Ktismatics

26 February 2011

Abstraction as Work, Universals as Artifacts

Filed under: Culture, Ktismata, Language, Psychology — ktismatics @ 6:32 am

In Aronofsky’s film Pi, Max is looking for the patterns that underlie the surface details. For Max, the stock market is like the game of Go is like the Torah is like the cream swirling in his coffee: all of them are built up from the same sort of deep structure; all of them iteratively change states through the movement of the same deep process. So too with Max’s understanding of his own mind: underlying any particular configuration of thoughts or any sequential train of thought there are the same deep structures and processes. And so, inevitably for Max, the mind is like the stock market is like Go etc. etc. — the same deep structures, the same deep processes. The world and the mind both embody the same abstract universals. Ultimately for Max, those abstract universals are the voice of God.

According to Chomsky, underlying the wide variety of human languages, with their idiosyncratic rules for word order and conjugation and possessives and so on, there is a universal grammar, a common set of deep structures and processes for forming meaningful utterances by which all languages operate. Per Chomsky, the reason that any human child can learn any human language is that human brains are hard-wired with a set of deep structures that map onto the universal grammar. Language and mind both embody the same abstract universals.

————

■ **Task directions**
Extend the essay on abstraction and abstract universals with new writing that picks up directly after its last paragraph, the one on Chomsky's universal grammar.

■ **Material**
————

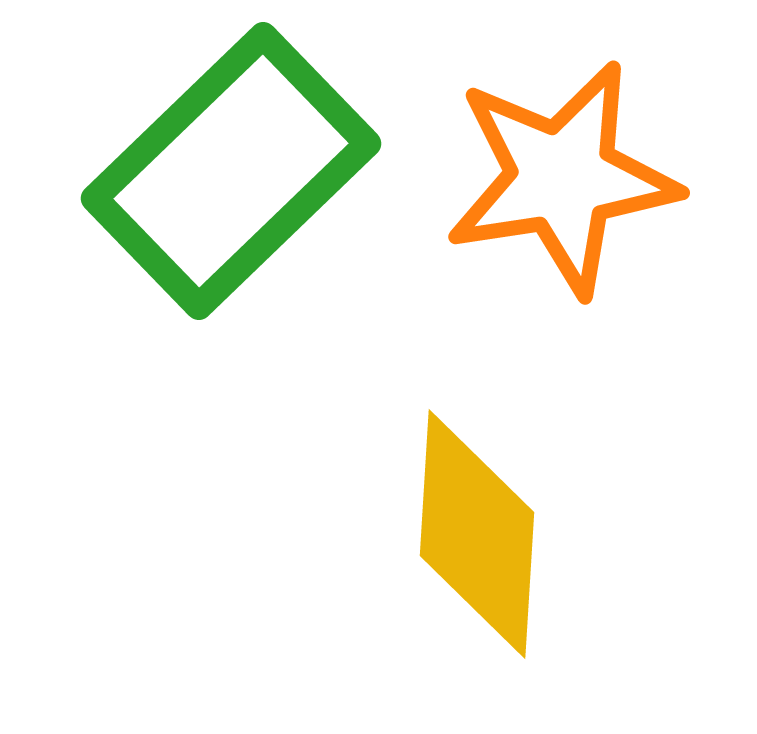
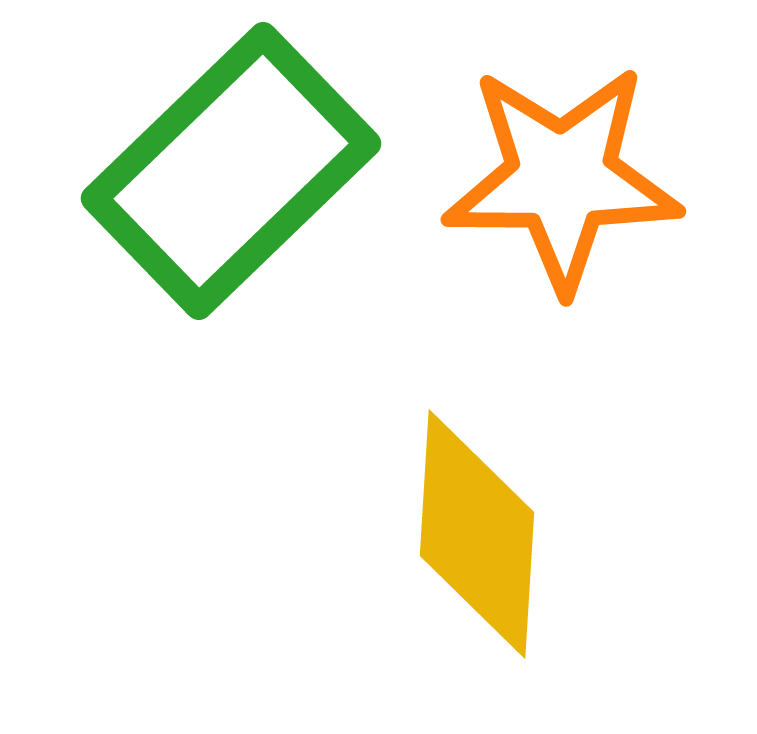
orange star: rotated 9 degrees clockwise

————

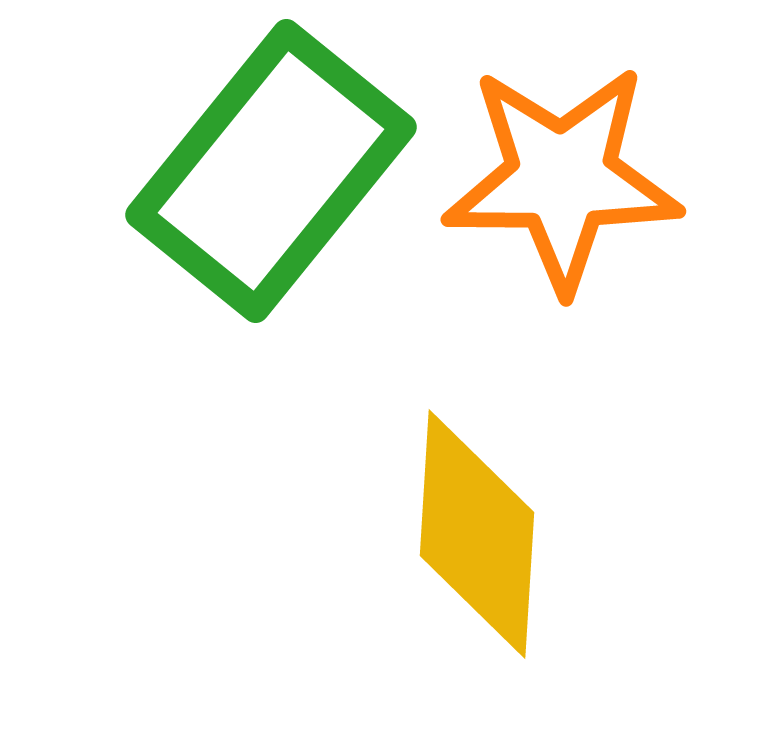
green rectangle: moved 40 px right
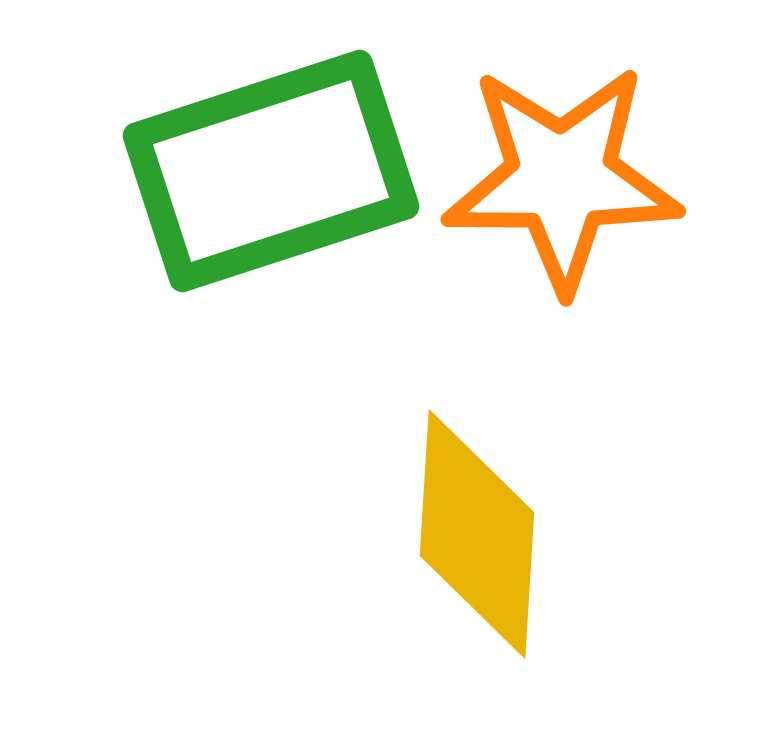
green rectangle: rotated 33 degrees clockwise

————

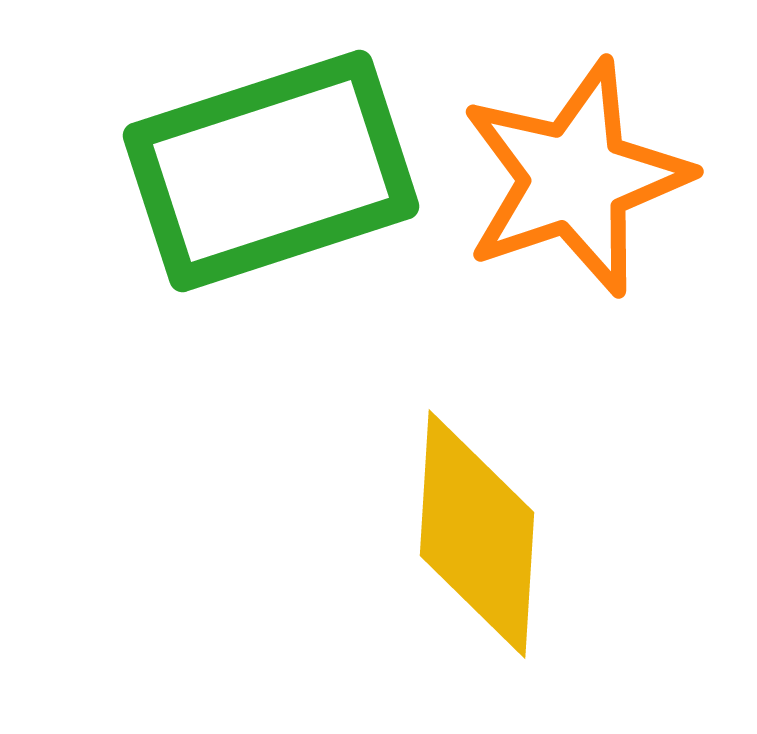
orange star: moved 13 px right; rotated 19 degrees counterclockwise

————

■ **Written answer**
Tomasello disagrees with Chomsky. Tomasello acknowledges that is possible to arrive at an abstract understanding of language by which all specific languages can be compared with one another. However, this linguistic “universal grammar” is best understood as an abstract cultural artifact constructed by linguists. Children learn to understand and to speak from the bottom up, through repeated exposure to specific words, phrases, and sequences. Kids soon learn that language functions as a communication tool: linguistic symbols function as metaphors for specific situations in the world to which the speaker wants to draw the listener’s attention. Only gradually do children build up a more abstract understanding of their own language, enabling them to construct intentional, meaningful, complex, grammatically correct utterances on the fly.

To be sure, humans are uniquely capable of forming categories and abstractions, as well as of making the sorts of comparisons across categories by which symbols and metaphors operate. But the content of the categories and abstractions and metaphors that humans construct don’t necessarily precede or underlie the work that humans perform in constructing them. Chomsky’s universal grammar might do useful work in the sense that it describes many common features shared by all languages. But it works in a way not unlike (excuse the metaphorical thinking) a hammer or an algorithm for doing long division or a general schema for going to restaurants. Each is a multi-purpose cultural artifact useful for performing intentional actions in a variety of specific situations. Just because a hammer works for breaking nutshells and putting nails into boards and pounding veal for scallopini doesn’t mean that all humans have the structure of hammers prewired into their brains, or that nutshells and nails and veal all share the same underlying structure in the world. The hammer is a cultural artifact, invented and incrementally improved upon by generations of humans in order to perform various specific tasks that involve the same abstract general operation of pounding.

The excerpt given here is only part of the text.